There are things I photograph that still requires dedicated camera (e.g. indoor martial arts footages).
There are certainly many reasons to still use a dedicated camera, but I'd rather not open that can of worms. I don't think anyone here disputes that dedicated cameras are overall better, even if they perform worse than phones in some areas.

In this thread, I'm just focusing on analyzing and discussing the narrow topic of resolving power.
 
I'm quite dumbfounded by how the Pixel is able to achieve such a result. The price I got for it new is pretty much the same cost as a new 12-45/4 Pro. Are the lenses in these phones that good?

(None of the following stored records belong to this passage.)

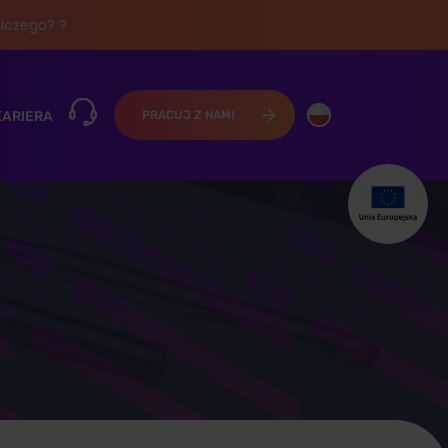
iczego? ?
KARIERA
PRACUJ Z NAMI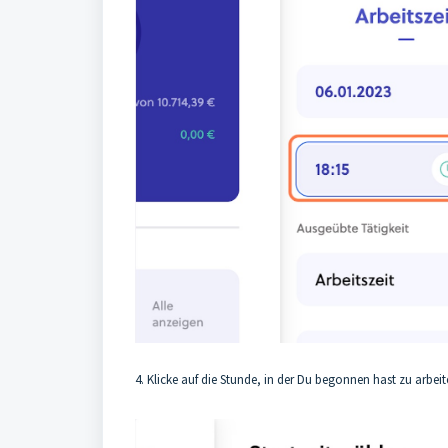
4. Klicke auf die Stunde, in der Du begonnen hast zu arbei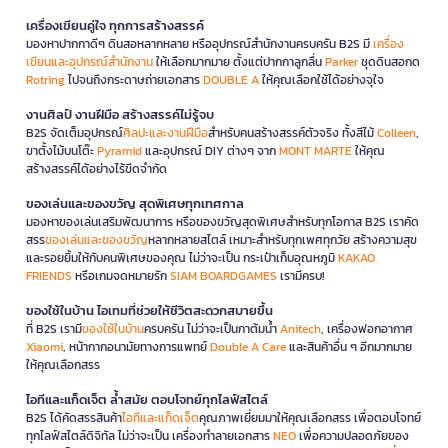
เครื่องเขียนคู่ใจ ทุกการสร้างสรรค์
มองหาปากกาดีๆ ดินสอหลากหลาย หรืออุปกรณ์สำนักงานครบครัน B2S มี
เครื่อง
เขียนและอุปกรณ์สำนักงาน
ให้เลือกมากมาย ตั้งแต่ปากกาลูกลื่น
Parker
ชุดดินสอกด
Rotring
ไปจนถึงกระดาษถ่ายเอกสาร
DOUBLE A
ให้คุณเลือกใช้ได้อย่างจุใจ
งานศิลป์ งานฝีมือ สร้างสรรค์ไม่รู้จบ
B2S จัดเต็มอุปกรณ์
ศิลปะและงานฝีมือ
สำหรับคนสร้างสรรค์ตัวจริง ทั้งสีไม้
Colleen
,
ขาตั้งไม้บนโต๊ะ
Pyramid
และอุปกรณ์ DIY ต่างๆ จาก
MONT MARTE
ให้คุณ
สร้างสรรค์ได้อย่างไร้ขีดจำกัด
ของเล่นและของขวัญ สุดพิเศษทุกเทศกาล
มองหาของเล่นเสริมพัฒนาการ หรือของขวัญสุดพิเศษสำหรับทุกโอกาส B2S เราคัด
สรร
ของเล่นและของขวัญ
หลากหลายสไตล์ เหมาะสำหรับทุกเพศทุกวัย สร้างความสุข
และรอยยิ้มให้กับคนพิเศษของคุณ ไม่ว่าจะเป็น กระเป๋าเก็บอุณหภูมิ
KAKAO
FRIENDS
หรือเกมจดหมายรัก
SIAM BOARDGAMES
เรามีครบ!
ของใช้ในบ้าน ไอเทมที่ช่วยให้ชีวิตสะดวกสบายขึ้น
ที่ B2S เรามี
ของใช้ในบ้าน
ครบครัน ไม่ว่าจะเป็นกาต้มน้ำ
Anitech
, เครื่องฟอกอากาศ
Xiaomi
, หน้ากากอนามัยทางการแพทย์
Double A Care
และสินค้าอื่น ๆ อีกมากมาย
ให้คุณเลือกสรร
ไอทีและแก็ดเจ็ต ล้ำสมัย ตอบโจทย์ทุกไลฟ์สไตล์
B2S ได้คัดสรรสินค้า
ไอทีและแก็ดเจ็ต
คุณภาพเยี่ยมมาให้คุณเลือกสรร เพื่อตอบโจทย์
ทุกไลฟ์สไตล์ดิจิทัล ไม่ว่าจะเป็น เครื่องทำลายเอกสาร
NEO
เพื่อความปลอดภัยของ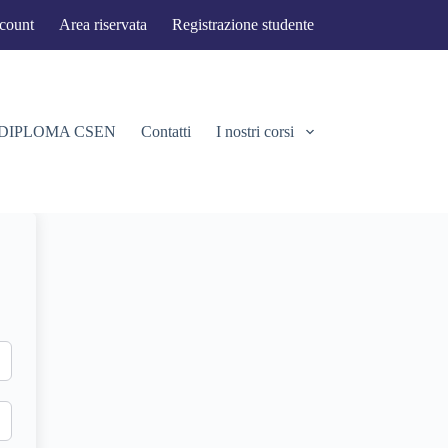
ccount
Area riservata
Registrazione studente
 DIPLOMA CSEN
Contatti
I nostri corsi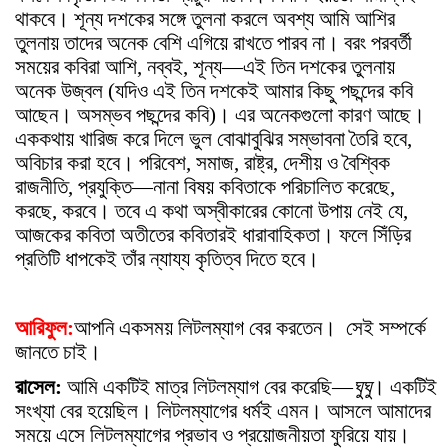
থাকবে। শূন্য দশকের সঙ্গে তুলনা করলে অবশ্য আমি আশির
তুলনায় তাদের অনেক বেশি এগিয়ে রাখতে পারব না। বরং পরবর্তী
সময়ের কবিরা আশি, নব্বই, শূন্য—এই তিন দশকের তুলনায়
অনেক উজ্বল (যদিও এই তিন দশকেই আমার কিছু পছন্দের কবি
আছেন। অসম্ভব পছন্দের কবি)। এর অনেকগুলো কারণ আছে।
এককথায় খারিজ করে দিলে ভুল বোঝাবুঝির সম্ভাবনা তৈরি হবে,
অবিচার করা হবে। পরিবেশ, সমাজ, রাষ্ট্র, দেশীয় ও বৈশ্বিক
রাজনীতি, প্রযুক্তি—নানা বিষয় কবিতাকে পরিচালিত করেছে,
করছে, করবে। তবে এ কথা অস্বীকারের কোনো উপায় নেই যে,
আজকের কবিতা অতীতের কবিতারই ধারাবাহিকতা। ফলে সিঁড়ির
প্রতিটি ধাপকেই তাঁর ন্যায্য কৃতিত্ব দিতে হবে।
আরিফুল:
আপনি একসময় লিটলম্যাগ বের করতেন। সেই সম্পর্কে
জানতে চাই।
রাসেল:
আমি একটিই মাত্র লিটলম্যাগ বের করেছি—
ঘুঘু
। একটিই
সংখ্যা বের হয়েছিল। লিটলম্যাগের ধর্মই এমন। আসলে আমাদের
সময়ে এসে লিটলম্যাগের প্রভাব ও প্রয়োজনীয়তা ফুরিয়ে যায়।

To imagine I had trouble finding a good copy of the 12-45 lens...with so much more glass, size and weight, only to be outperformed by some tiny lens in this phone. I don't see any decentering issues with my phone's images either. Is it easier to produce properly aligned lenses for phones? I just don't get how a package this small is outresolving my G9ii with a Pro lens.
Phone lenses are made in the tens to hundred of millions of units, which means they can use processes to make molded aspherical elements that would not be cost effective in the relatively low volumes of ILC lenses. So it's not surprising for a phone lens to beat a lower/mid end ILC lens, especially in the corners/edges.

However, in the above images it seems the limits of the lens resolving power have not been reached, given the high resolution photo still shows the same details. Rather it appears to be the limits of 25MP of the sensor. MFT manufacturers however have resisted releasing high resolution cameras.
 
However, in the above images it seems the limits of the lens resolving power have not been reached, given the high resolution photo still shows the same details. Rather it appears to be the limits of 25MP of the sensor. MFT manufacturers however have resisted releasing high resolution cameras.
Yeah, that 12-45 is definitely not a mere 25MP resolving lens. That would be quite atrocious. My first decentered copy though...different story haha!